🤖 AI Summary
This study addresses the failure of conventional biometric verification in photorealistic talking-head videos, investigating whether individual facial motion patterns can serve as reliable behavioral biometrics for identity authentication. To this end, we propose a novel “dynamic behavioral fingerprint” paradigm and construct the first benchmark dataset for biometric verification tailored to realistic talking-head videos. We design a lightweight, interpretable spatio-temporal graph convolutional network (ST-GCN) that integrates temporal attention pooling to model the sequential dynamics of facial landmarks. Crucially, our method relies solely on 2D facial keypoints—excluding texture or appearance cues—and achieves nearly 80% AUC on high-fidelity single-shot talking-head videos generated by GAGAvatar.

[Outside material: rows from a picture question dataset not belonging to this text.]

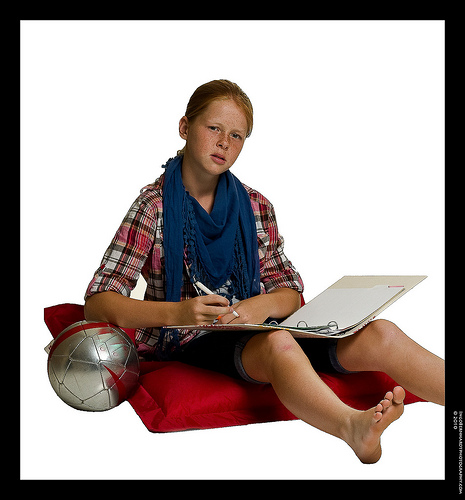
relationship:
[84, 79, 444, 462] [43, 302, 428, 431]
girl on top of pillow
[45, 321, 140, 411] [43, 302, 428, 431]
ball next to pillow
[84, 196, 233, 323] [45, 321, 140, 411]
arm on top of ball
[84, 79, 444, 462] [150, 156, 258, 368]
girl has scarf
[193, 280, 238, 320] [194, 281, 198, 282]
pen has top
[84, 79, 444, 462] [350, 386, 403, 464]
girl has foot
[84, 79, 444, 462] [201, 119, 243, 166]
girl has face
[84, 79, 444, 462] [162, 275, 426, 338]
girl has note book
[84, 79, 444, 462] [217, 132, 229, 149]
girl has nose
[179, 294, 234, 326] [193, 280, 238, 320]
hand holding pen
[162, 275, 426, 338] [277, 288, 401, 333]
notebook has paper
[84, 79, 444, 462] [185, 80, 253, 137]
girl has red hair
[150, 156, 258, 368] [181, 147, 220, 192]
scarf around neck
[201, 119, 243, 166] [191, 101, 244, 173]
face has freckles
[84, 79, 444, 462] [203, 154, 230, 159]
girl has lip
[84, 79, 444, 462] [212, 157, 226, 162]
girl has lip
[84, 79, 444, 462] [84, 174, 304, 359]
girl has shirt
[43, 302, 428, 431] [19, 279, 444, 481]
pillow on top of floor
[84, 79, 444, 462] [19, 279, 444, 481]
girl on top of floor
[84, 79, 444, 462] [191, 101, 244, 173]
girl has freckles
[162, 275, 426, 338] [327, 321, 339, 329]
note book has ring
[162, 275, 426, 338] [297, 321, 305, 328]
note book has ring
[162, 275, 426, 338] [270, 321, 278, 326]
note book has ring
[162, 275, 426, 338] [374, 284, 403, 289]
note book has tabbed divider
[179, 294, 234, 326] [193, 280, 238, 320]
hand holds pen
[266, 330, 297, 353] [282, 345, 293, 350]
knee has scar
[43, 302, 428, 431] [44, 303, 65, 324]
pillow has corner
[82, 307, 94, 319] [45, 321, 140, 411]
elbow on top of ball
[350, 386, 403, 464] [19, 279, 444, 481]
foot on top of floor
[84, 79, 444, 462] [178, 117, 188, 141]
girl has right ear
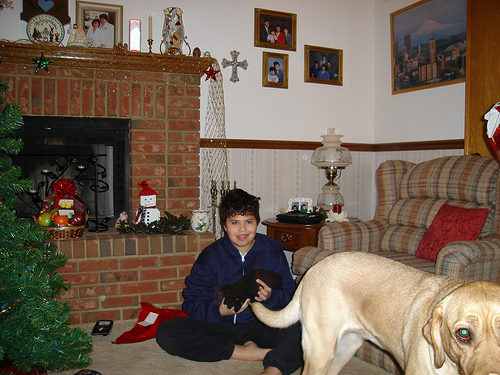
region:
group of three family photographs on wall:
[253, 8, 345, 90]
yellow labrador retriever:
[256, 249, 498, 373]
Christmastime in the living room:
[0, 0, 498, 374]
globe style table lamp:
[308, 130, 348, 211]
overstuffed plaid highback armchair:
[295, 153, 496, 371]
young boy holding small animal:
[155, 187, 300, 372]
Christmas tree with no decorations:
[0, 101, 91, 371]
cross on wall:
[222, 50, 247, 81]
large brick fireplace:
[1, 40, 211, 325]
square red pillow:
[416, 202, 486, 261]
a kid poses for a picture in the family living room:
[151, 182, 303, 374]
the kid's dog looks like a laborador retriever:
[246, 245, 499, 373]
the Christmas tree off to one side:
[2, 70, 99, 374]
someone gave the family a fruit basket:
[33, 173, 94, 240]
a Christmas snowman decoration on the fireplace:
[111, 175, 189, 235]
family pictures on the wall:
[248, 4, 347, 93]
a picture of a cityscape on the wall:
[387, 0, 464, 95]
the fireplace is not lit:
[3, 115, 129, 227]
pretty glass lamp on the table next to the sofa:
[306, 125, 356, 223]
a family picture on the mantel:
[69, 0, 127, 49]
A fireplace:
[11, 51, 207, 223]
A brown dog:
[265, 241, 495, 366]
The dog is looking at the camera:
[254, 260, 497, 363]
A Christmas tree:
[2, 107, 96, 363]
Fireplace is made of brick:
[2, 45, 219, 305]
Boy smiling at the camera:
[169, 181, 290, 351]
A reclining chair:
[300, 142, 498, 279]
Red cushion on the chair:
[414, 192, 485, 262]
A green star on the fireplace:
[30, 48, 55, 76]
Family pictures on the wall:
[250, 2, 360, 99]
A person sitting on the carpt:
[154, 163, 296, 373]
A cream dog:
[256, 244, 499, 371]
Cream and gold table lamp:
[305, 117, 356, 215]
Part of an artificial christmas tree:
[3, 94, 98, 372]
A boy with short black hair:
[202, 175, 274, 253]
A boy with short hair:
[207, 180, 269, 250]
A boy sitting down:
[156, 190, 316, 374]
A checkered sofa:
[372, 141, 497, 256]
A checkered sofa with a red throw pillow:
[367, 148, 499, 250]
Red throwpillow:
[414, 204, 494, 261]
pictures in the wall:
[250, 3, 359, 100]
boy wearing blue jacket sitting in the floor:
[160, 180, 304, 360]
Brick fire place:
[1, 39, 202, 319]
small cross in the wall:
[219, 43, 250, 93]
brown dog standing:
[279, 243, 498, 373]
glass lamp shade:
[311, 125, 352, 215]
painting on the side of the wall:
[389, 0, 481, 108]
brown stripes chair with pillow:
[347, 143, 498, 288]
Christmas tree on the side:
[1, 98, 83, 373]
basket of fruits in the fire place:
[33, 169, 93, 229]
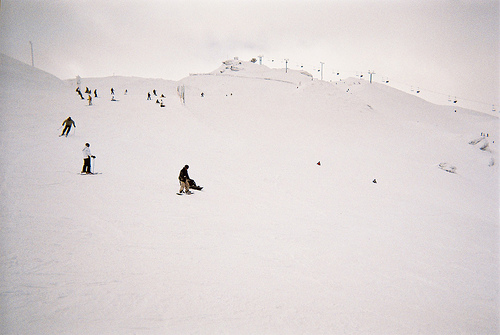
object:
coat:
[81, 146, 94, 160]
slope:
[0, 59, 498, 335]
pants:
[178, 178, 190, 190]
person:
[60, 116, 75, 137]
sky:
[2, 2, 499, 118]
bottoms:
[80, 157, 93, 173]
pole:
[57, 122, 64, 131]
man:
[87, 95, 94, 107]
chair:
[454, 100, 458, 104]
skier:
[146, 92, 152, 100]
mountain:
[1, 55, 498, 333]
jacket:
[178, 167, 189, 184]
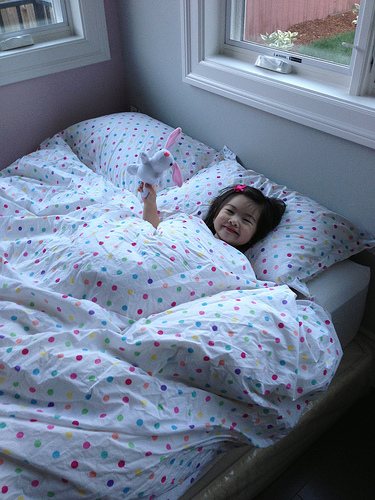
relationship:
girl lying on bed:
[138, 181, 286, 252] [2, 107, 374, 499]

This constitutes the first empirical demonstration that facial motion patterns retain strong discriminative power for identity verification even under deepfake conditions, offering a new pathway for trustworthy authentication of AI-generated content.
📝 Abstract
Photorealistic talking-head avatars are becoming increasingly common in virtual meetings, gaming, and social platforms. These avatars allow for more immersive communication, but they also introduce serious security risks. One emerging threat is impersonation: an attacker can steal a user's avatar-preserving their appearance and voice-making it nearly impossible to detect its fraudulent usage by sight or sound alone. In this paper, we explore the challenge of biometric verification in such avatar-mediated scenarios. Our main question is whether an individual's facial motion patterns can serve as reliable behavioral biometrics to verify their identity when the avatar's visual appearance is a facsimile of its owner. To answer this question, we introduce a new dataset of realistic avatar videos created using a state-of-the-art one-shot avatar generation model, GAGAvatar, with genuine and impostor avatar videos. We also propose a lightweight, explainable spatio-temporal Graph Convolutional Network architecture with temporal attention pooling, that uses only facial landmarks to model dynamic facial gestures. Experimental results demonstrate that facial motion cues enable meaningful identity verification with AUC values approaching 80%. The proposed benchmark and biometric system are available for the research community in order to bring attention to the urgent need for more advanced behavioral biometric defenses in avatar-based communication systems.